Questa varietà a bacca scura risulta una delle più antiche di tutto il territorio, considerata un patrimonio unico e ampiamente utilizzata per la produzione di vini laziali. Le sue origini sono molto incerte, ma con molta probabilità la sua paternità è legata al comune di Affile, un piccolo borgo di montagna vicino a Roma, situato nei pressi dei Monti Simbruini. La sua storia antica comincia con Plinio che, attraverso i suoi scritti, ne elogiava le caratteristiche e lo riteneva un rosso riservato alla nobiltà. Un’antica leggenda popolare racconta che, ai tempi degli antichi romani, i coloni decisero di disboscare le zone nei dintorni della capitale per impiantare nuovi vigneti di questa varietà. Da qui si spiegherebbe anche il nome Cesanese, dal termine “cesae”, che tradotto significherebbe “luogo disboscato”. Al giorno d’oggi la sua fama si è molto ridimensionata ed è protagonista di tre denominazioni: Affile, Olevano Romano e Piglio, che presentano caratteristiche territoriali molto simili tra loro. Inoltre, secondo alcuni studi ampelografici, si è constatata l’esistenza di due cloni: il “comune” e quello di “Affile”. Il primo, come suggerisce la parola, è quello più popolare, noto anche con il nome di “Bovino Nero” nei pressi dei Castelli Romani, caratterizzato da un acino medio-grande e ovale, con una buccia abbastanza spessa. Il secondo, invece, coltivato nei pressi dell'omonimo comune, ha un acino più piccolo e rotondo, con una scorza più sottile e scura.

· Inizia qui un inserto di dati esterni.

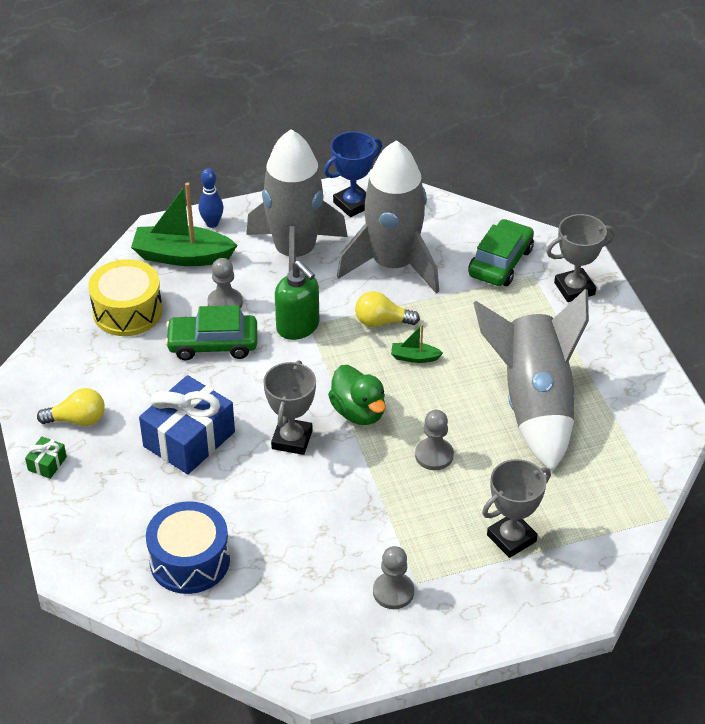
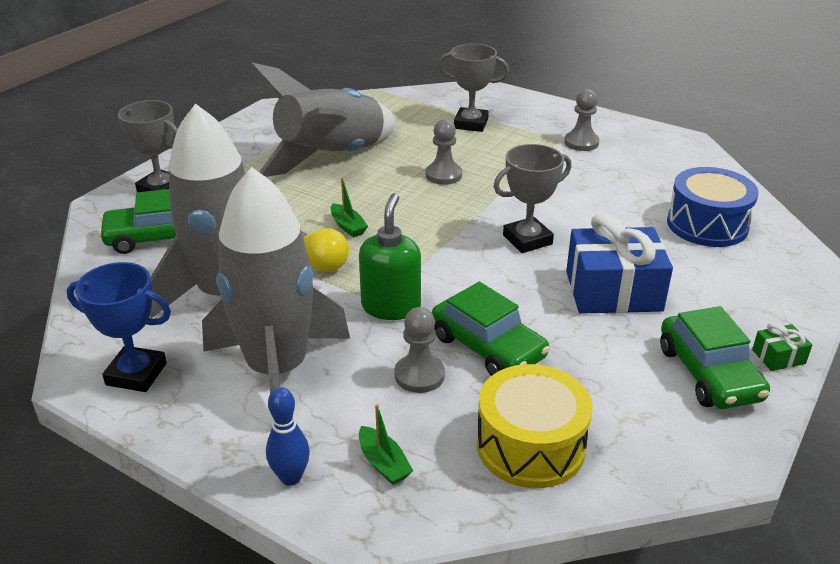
camera: 130 degrees left, 10 degrees down
yellow light bulb [37,388,105,426] -> green car [660,306,770,409]
green boat [131,183,237,266] -> green boat [359,404,413,485], size x0.47
green duck [328,365,386,425] -> none

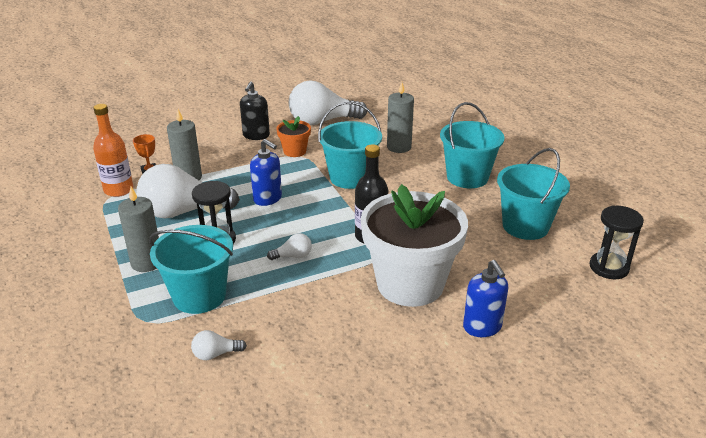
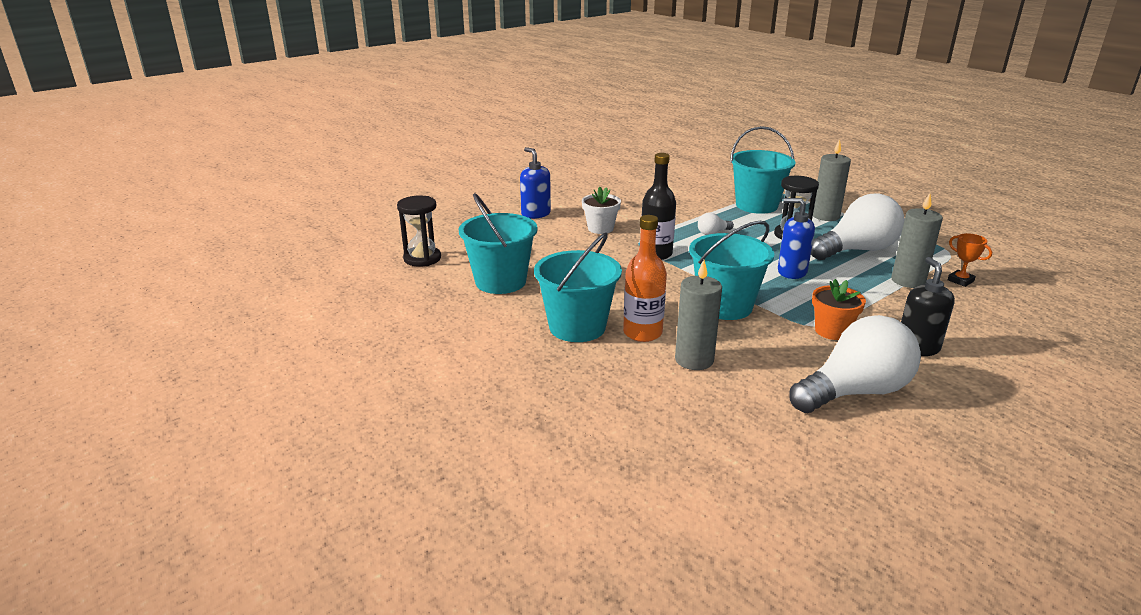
camera: 165 degrees right, 5 degrees down
orange bottle [93,104,133,197] -> orange bottle moved to [623,215,667,342]
white light bulb [191,330,247,360] -> none
white flower pot [361,184,468,307] -> white flower pot [582,187,621,234], size x0.44

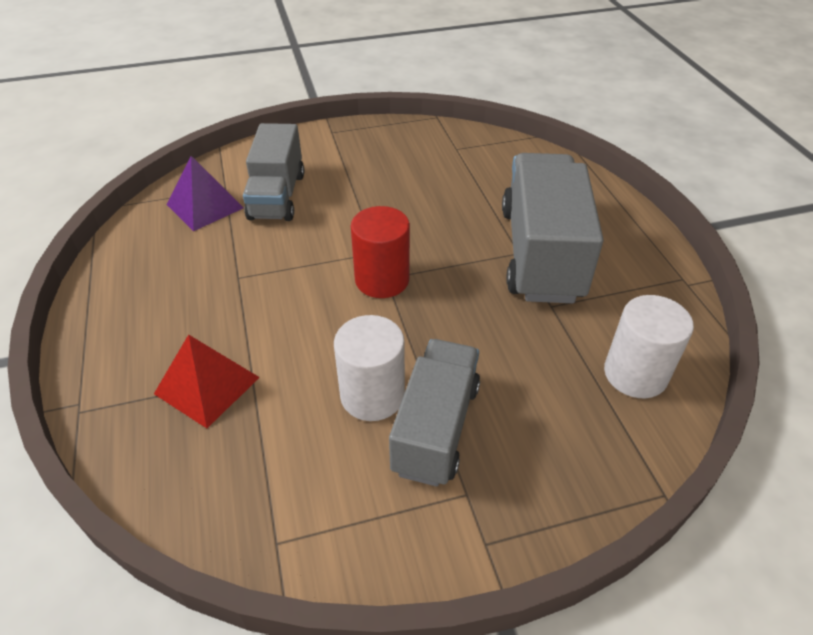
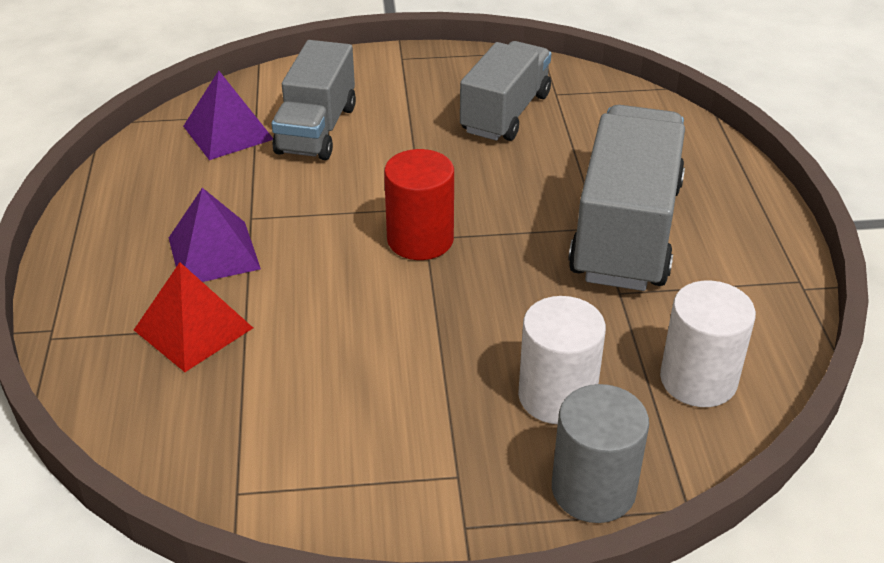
camera: 10 degrees right, 5 degrees down
white cylinder [334,315,405,421] -> white cylinder moved to [518,296,606,424]
grey truck [389,339,480,487] -> grey truck moved to [460,41,551,141]
none -> purple pyramid [169,188,261,282]
none -> grey cylinder [552,384,649,523]

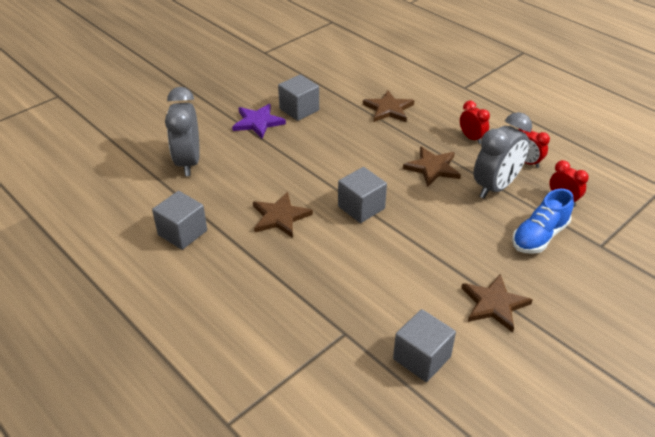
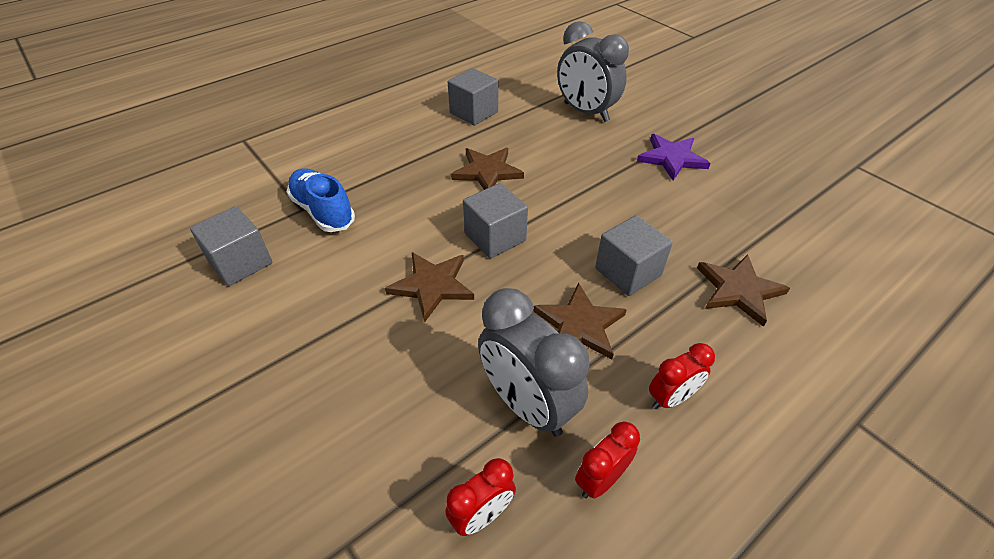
camera: 95 degrees right, 5 degrees up
grey clock [165,87,200,176] -> grey clock turned 135 degrees counterclockwise [557,21,629,122]
grey cube [278,74,319,121] -> grey cube moved to [595,215,673,296]
brown star [461,274,532,332] -> brown star moved to [385,252,474,322]
blue shoe [512,189,574,254] -> blue shoe moved to [287,168,355,232]

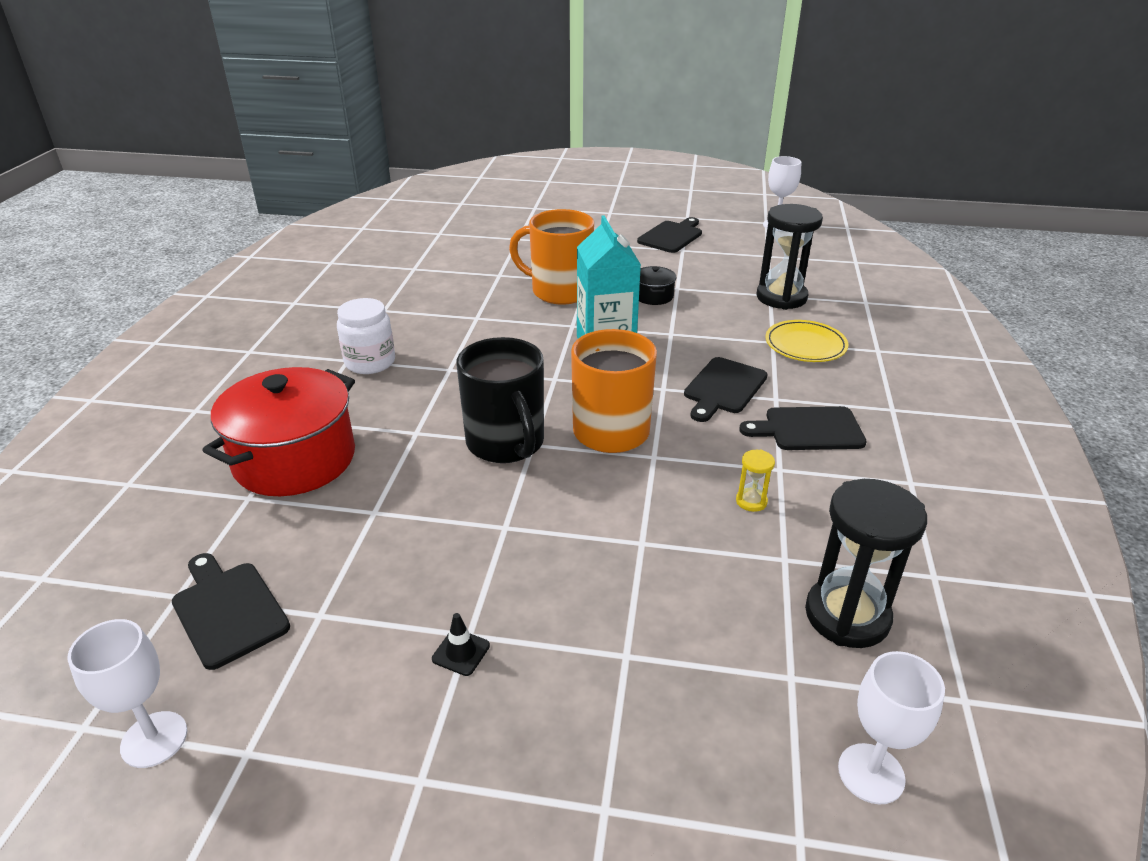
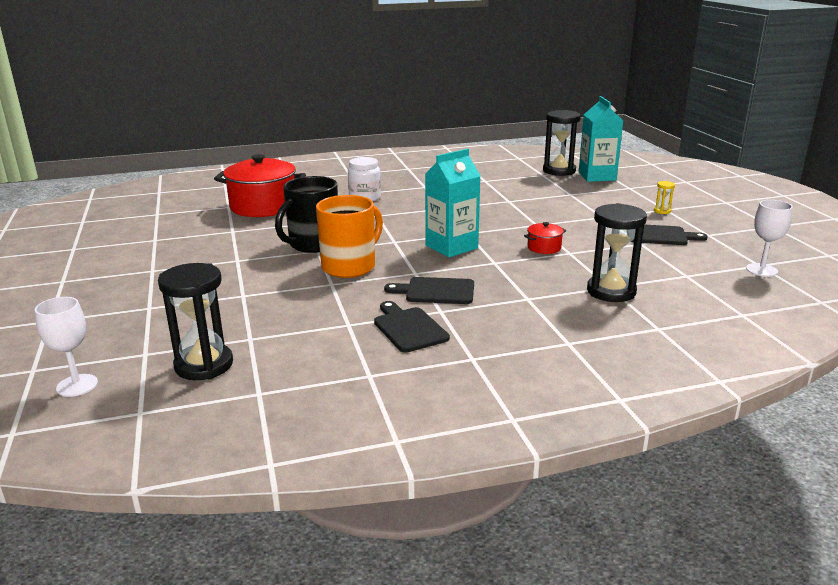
camera: 65 degrees right, 10 degrees down
white goblet [68,619,187,768] -> none
black cutting board [172,553,290,670] -> none
black traffic cone [432,613,490,676] -> none
orange mug [509,209,594,305] -> none
black pot [639,266,676,305] -> red pot [524,222,566,254]
yellow hourglass [736,450,775,512] -> yellow hourglass moved to [654,181,675,214]
yellow plate [765,320,848,362] -> none
none -> black hourglass [543,110,581,176]
none -> turquoise carton [579,96,623,182]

Questa interpretazione del Lazio viene spesso consumata in giovane età per beneficiare di tutto il suo lato fruttato. Si presenta nel calice con un manto rosso deciso e intenso che ricorda il rubino, con riflessi che virano verso il violaceo. Al naso esprime un bouquet basato principalmente su note di frutti a polpa scura: mora, lampone, mirtillo, ribes nero, prugna e amarena. Sullo sfondo si percepiscono essenze floreali che ricordano la violetta e il ciclamino, mentre in chiusura una piacevole sfumatura mineral-vulcanica avvolge il naso. Con l’affinamento in legno il profilo olfattivo si arricchisce di sensazioni di pepe e tabacco. Il sorso mostra una struttura media, equilibrata nelle componenti di freschezza minerale, trama tannica, corpo e ricchezza estrattiva. Un vino rosso che sa di territorio e che fotografa come pochi altri un terra e un vitigno. I miglior Cesanese abbinamenti si rifanno alla ricca tradizione culinaria romana. Da provare su primi piatti di pasta, come una buona carbonara o dei bucatini all’amatriciana, oppure su secondi succulenti e grassi, come una tipica coda alla vaccinara, la porchetta con patate, le costine di agnello al forno o il classico abbacchio romano.